━━━ Data
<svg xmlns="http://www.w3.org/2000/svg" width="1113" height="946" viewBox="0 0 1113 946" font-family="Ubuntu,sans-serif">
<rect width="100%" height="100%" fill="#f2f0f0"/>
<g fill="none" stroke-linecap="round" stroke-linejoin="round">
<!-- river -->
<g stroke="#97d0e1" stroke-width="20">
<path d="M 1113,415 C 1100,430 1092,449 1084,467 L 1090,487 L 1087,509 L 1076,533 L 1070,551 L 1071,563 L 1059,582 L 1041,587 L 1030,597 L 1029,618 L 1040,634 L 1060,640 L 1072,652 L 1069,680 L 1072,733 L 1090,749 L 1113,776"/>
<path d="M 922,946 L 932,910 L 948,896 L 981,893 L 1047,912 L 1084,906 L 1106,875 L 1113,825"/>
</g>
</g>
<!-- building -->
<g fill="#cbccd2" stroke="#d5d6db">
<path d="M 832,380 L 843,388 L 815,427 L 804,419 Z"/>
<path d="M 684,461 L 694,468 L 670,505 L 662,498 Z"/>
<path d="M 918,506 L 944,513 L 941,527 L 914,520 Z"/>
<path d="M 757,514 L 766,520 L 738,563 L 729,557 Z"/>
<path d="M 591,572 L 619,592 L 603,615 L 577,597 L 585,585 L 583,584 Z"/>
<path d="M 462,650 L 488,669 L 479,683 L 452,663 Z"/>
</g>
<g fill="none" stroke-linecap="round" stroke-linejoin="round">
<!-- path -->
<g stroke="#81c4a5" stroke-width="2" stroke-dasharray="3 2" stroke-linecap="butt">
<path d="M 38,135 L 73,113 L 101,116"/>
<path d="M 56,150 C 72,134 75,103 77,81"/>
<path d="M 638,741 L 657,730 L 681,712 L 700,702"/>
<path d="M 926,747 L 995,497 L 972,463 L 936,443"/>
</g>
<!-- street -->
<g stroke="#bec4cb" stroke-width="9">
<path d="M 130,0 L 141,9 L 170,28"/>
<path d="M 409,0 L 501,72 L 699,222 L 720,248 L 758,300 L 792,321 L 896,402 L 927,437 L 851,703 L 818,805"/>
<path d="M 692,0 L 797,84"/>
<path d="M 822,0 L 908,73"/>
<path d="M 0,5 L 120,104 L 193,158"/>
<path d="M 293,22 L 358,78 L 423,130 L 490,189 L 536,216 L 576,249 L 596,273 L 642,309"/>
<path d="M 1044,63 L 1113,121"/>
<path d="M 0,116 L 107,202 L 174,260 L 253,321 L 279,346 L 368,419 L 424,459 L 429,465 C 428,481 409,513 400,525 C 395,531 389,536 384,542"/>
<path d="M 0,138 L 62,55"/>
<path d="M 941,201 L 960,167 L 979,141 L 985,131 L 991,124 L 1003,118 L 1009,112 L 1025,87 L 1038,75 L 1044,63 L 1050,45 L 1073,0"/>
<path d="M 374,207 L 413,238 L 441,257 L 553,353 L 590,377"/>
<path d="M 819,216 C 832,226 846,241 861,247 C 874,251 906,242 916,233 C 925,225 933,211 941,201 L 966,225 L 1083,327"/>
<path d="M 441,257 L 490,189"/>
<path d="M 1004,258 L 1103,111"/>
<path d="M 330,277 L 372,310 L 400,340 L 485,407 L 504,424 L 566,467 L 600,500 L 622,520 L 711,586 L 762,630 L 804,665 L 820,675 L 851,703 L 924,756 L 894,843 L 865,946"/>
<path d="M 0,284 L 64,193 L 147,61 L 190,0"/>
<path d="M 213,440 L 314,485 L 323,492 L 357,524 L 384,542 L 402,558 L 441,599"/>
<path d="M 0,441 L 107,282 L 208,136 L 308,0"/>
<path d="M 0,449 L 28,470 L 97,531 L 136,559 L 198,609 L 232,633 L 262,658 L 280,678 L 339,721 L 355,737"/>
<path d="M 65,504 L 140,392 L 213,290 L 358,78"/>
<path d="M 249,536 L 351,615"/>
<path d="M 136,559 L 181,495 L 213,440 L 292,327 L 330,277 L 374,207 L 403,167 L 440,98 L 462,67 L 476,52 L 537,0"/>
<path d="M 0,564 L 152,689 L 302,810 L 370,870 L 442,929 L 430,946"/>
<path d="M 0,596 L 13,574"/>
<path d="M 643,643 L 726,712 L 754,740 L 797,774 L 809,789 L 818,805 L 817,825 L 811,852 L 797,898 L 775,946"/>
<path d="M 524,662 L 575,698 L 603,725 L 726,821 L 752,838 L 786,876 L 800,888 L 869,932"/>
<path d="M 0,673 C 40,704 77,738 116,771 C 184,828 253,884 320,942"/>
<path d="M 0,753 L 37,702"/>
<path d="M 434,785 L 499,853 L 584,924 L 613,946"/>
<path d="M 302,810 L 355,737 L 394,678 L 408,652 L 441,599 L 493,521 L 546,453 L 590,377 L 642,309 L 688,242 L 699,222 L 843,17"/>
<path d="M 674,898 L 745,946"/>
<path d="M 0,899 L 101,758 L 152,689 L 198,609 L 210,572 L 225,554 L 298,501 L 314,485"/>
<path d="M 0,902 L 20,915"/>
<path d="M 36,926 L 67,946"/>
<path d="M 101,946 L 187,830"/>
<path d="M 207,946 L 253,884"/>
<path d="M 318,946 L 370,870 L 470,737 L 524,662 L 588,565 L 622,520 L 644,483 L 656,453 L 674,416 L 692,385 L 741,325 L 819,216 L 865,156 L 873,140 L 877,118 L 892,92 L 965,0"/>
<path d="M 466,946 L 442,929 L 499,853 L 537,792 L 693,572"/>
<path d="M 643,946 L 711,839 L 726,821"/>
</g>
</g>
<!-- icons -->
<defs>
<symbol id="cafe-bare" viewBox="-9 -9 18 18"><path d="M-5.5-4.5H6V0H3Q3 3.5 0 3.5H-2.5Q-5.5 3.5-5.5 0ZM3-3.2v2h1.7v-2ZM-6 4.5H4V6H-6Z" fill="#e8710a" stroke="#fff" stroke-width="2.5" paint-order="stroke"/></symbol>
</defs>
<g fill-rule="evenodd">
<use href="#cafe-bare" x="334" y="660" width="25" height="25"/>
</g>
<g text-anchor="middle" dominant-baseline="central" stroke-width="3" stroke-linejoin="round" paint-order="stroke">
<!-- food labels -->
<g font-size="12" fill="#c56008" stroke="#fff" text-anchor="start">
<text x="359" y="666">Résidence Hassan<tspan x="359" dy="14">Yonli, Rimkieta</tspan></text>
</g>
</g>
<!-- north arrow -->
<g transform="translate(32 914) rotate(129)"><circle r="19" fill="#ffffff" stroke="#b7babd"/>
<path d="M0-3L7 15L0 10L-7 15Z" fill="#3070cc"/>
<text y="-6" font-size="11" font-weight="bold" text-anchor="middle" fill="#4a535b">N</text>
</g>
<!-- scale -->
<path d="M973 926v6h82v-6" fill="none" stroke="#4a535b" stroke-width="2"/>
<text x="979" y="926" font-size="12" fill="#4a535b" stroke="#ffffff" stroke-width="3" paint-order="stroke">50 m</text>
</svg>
━━━━━━
- _What is expected_
Retype the data exactly as given.

- _Response_
<svg xmlns="http://www.w3.org/2000/svg" width="1113" height="946" viewBox="0 0 1113 946" font-family="Ubuntu,sans-serif">
<rect width="100%" height="100%" fill="#f2f0f0"/>
<g fill="none" stroke-linecap="round" stroke-linejoin="round">
<!-- river -->
<g stroke="#97d0e1" stroke-width="20">
<path d="M 1113,415 C 1100,430 1092,449 1084,467 L 1090,487 L 1087,509 L 1076,533 L 1070,551 L 1071,563 L 1059,582 L 1041,587 L 1030,597 L 1029,618 L 1040,634 L 1060,640 L 1072,652 L 1069,680 L 1072,733 L 1090,749 L 1113,776"/>
<path d="M 922,946 L 932,910 L 948,896 L 981,893 L 1047,912 L 1084,906 L 1106,875 L 1113,825"/>
</g>
</g>
<!-- building -->
<g fill="#cbccd2" stroke="#d5d6db">
<path d="M 832,380 L 843,388 L 815,427 L 804,419 Z"/>
<path d="M 684,461 L 694,468 L 670,505 L 662,498 Z"/>
<path d="M 918,506 L 944,513 L 941,527 L 914,520 Z"/>
<path d="M 757,514 L 766,520 L 738,563 L 729,557 Z"/>
<path d="M 591,572 L 619,592 L 603,615 L 577,597 L 585,585 L 583,584 Z"/>
<path d="M 462,650 L 488,669 L 479,683 L 452,663 Z"/>
</g>
<g fill="none" stroke-linecap="round" stroke-linejoin="round">
<!-- path -->
<g stroke="#81c4a5" stroke-width="2" stroke-dasharray="3 2" stroke-linecap="butt">
<path d="M 38,135 L 73,113 L 101,116"/>
<path d="M 56,150 C 72,134 75,103 77,81"/>
<path d="M 638,741 L 657,730 L 681,712 L 700,702"/>
<path d="M 926,747 L 995,497 L 972,463 L 936,443"/>
</g>
<!-- street -->
<g stroke="#bec4cb" stroke-width="9">
<path d="M 130,0 L 141,9 L 170,28"/>
<path d="M 409,0 L 501,72 L 699,222 L 720,248 L 758,300 L 792,321 L 896,402 L 927,437 L 851,703 L 818,805"/>
<path d="M 692,0 L 797,84"/>
<path d="M 822,0 L 908,73"/>
<path d="M 0,5 L 120,104 L 193,158"/>
<path d="M 293,22 L 358,78 L 423,130 L 490,189 L 536,216 L 576,249 L 596,273 L 642,309"/>
<path d="M 1044,63 L 1113,121"/>
<path d="M 0,116 L 107,202 L 174,260 L 253,321 L 279,346 L 368,419 L 424,459 L 429,465 C 428,481 409,513 400,525 C 395,531 389,536 384,542"/>
<path d="M 0,138 L 62,55"/>
<path d="M 941,201 L 960,167 L 979,141 L 985,131 L 991,124 L 1003,118 L 1009,112 L 1025,87 L 1038,75 L 1044,63 L 1050,45 L 1073,0"/>
<path d="M 374,207 L 413,238 L 441,257 L 553,353 L 590,377"/>
<path d="M 819,216 C 832,226 846,241 861,247 C 874,251 906,242 916,233 C 925,225 933,211 941,201 L 966,225 L 1083,327"/>
<path d="M 441,257 L 490,189"/>
<path d="M 1004,258 L 1103,111"/>
<path d="M 330,277 L 372,310 L 400,340 L 485,407 L 504,424 L 566,467 L 600,500 L 622,520 L 711,586 L 762,630 L 804,665 L 820,675 L 851,703 L 924,756 L 894,843 L 865,946"/>
<path d="M 0,284 L 64,193 L 147,61 L 190,0"/>
<path d="M 213,440 L 314,485 L 323,492 L 357,524 L 384,542 L 402,558 L 441,599"/>
<path d="M 0,441 L 107,282 L 208,136 L 308,0"/>
<path d="M 0,449 L 28,470 L 97,531 L 136,559 L 198,609 L 232,633 L 262,658 L 280,678 L 339,721 L 355,737"/>
<path d="M 65,504 L 140,392 L 213,290 L 358,78"/>
<path d="M 249,536 L 351,615"/>
<path d="M 136,559 L 181,495 L 213,440 L 292,327 L 330,277 L 374,207 L 403,167 L 440,98 L 462,67 L 476,52 L 537,0"/>
<path d="M 0,564 L 152,689 L 302,810 L 370,870 L 442,929 L 430,946"/>
<path d="M 0,596 L 13,574"/>
<path d="M 643,643 L 726,712 L 754,740 L 797,774 L 809,789 L 818,805 L 817,825 L 811,852 L 797,898 L 775,946"/>
<path d="M 524,662 L 575,698 L 603,725 L 726,821 L 752,838 L 786,876 L 800,888 L 869,932"/>
<path d="M 0,673 C 40,704 77,738 116,771 C 184,828 253,884 320,942"/>
<path d="M 0,753 L 37,702"/>
<path d="M 434,785 L 499,853 L 584,924 L 613,946"/>
<path d="M 302,810 L 355,737 L 394,678 L 408,652 L 441,599 L 493,521 L 546,453 L 590,377 L 642,309 L 688,242 L 699,222 L 843,17"/>
<path d="M 674,898 L 745,946"/>
<path d="M 0,899 L 101,758 L 152,689 L 198,609 L 210,572 L 225,554 L 298,501 L 314,485"/>
<path d="M 0,902 L 20,915"/>
<path d="M 36,926 L 67,946"/>
<path d="M 101,946 L 187,830"/>
<path d="M 207,946 L 253,884"/>
<path d="M 318,946 L 370,870 L 470,737 L 524,662 L 588,565 L 622,520 L 644,483 L 656,453 L 674,416 L 692,385 L 741,325 L 819,216 L 865,156 L 873,140 L 877,118 L 892,92 L 965,0"/>
<path d="M 466,946 L 442,929 L 499,853 L 537,792 L 693,572"/>
<path d="M 643,946 L 711,839 L 726,821"/>
</g>
</g>
<!-- icons -->
<defs>
<symbol id="cafe-bare" viewBox="-9 -9 18 18"><path d="M-5.5-4.5H6V0H3Q3 3.5 0 3.5H-2.5Q-5.5 3.5-5.5 0ZM3-3.2v2h1.7v-2ZM-6 4.5H4V6H-6Z" fill="#e8710a" stroke="#fff" stroke-width="2.5" paint-order="stroke"/></symbol>
</defs>
<g fill-rule="evenodd">
<use href="#cafe-bare" x="334" y="660" width="25" height="25"/>
</g>
<g text-anchor="middle" dominant-baseline="central" stroke-width="3" stroke-linejoin="round" paint-order="stroke">
<!-- food labels -->
<g font-size="12" fill="#c56008" stroke="#fff" text-anchor="start">
<text x="359" y="666">Résidence Hassan<tspan x="359" dy="14">Yonli, Rimkieta</tspan></text>
</g>
</g>
<!-- north arrow -->
<g transform="translate(32 914) rotate(129)"><circle r="19" fill="#ffffff" stroke="#b7babd"/>
<path d="M0-3L7 15L0 10L-7 15Z" fill="#3070cc"/>
<text y="-6" font-size="11" font-weight="bold" text-anchor="middle" fill="#4a535b">N</text>
</g>
<!-- scale -->
<path d="M973 926v6h82v-6" fill="none" stroke="#4a535b" stroke-width="2"/>
<text x="979" y="926" font-size="12" fill="#4a535b" stroke="#ffffff" stroke-width="3" paint-order="stroke">50 m</text>
</svg>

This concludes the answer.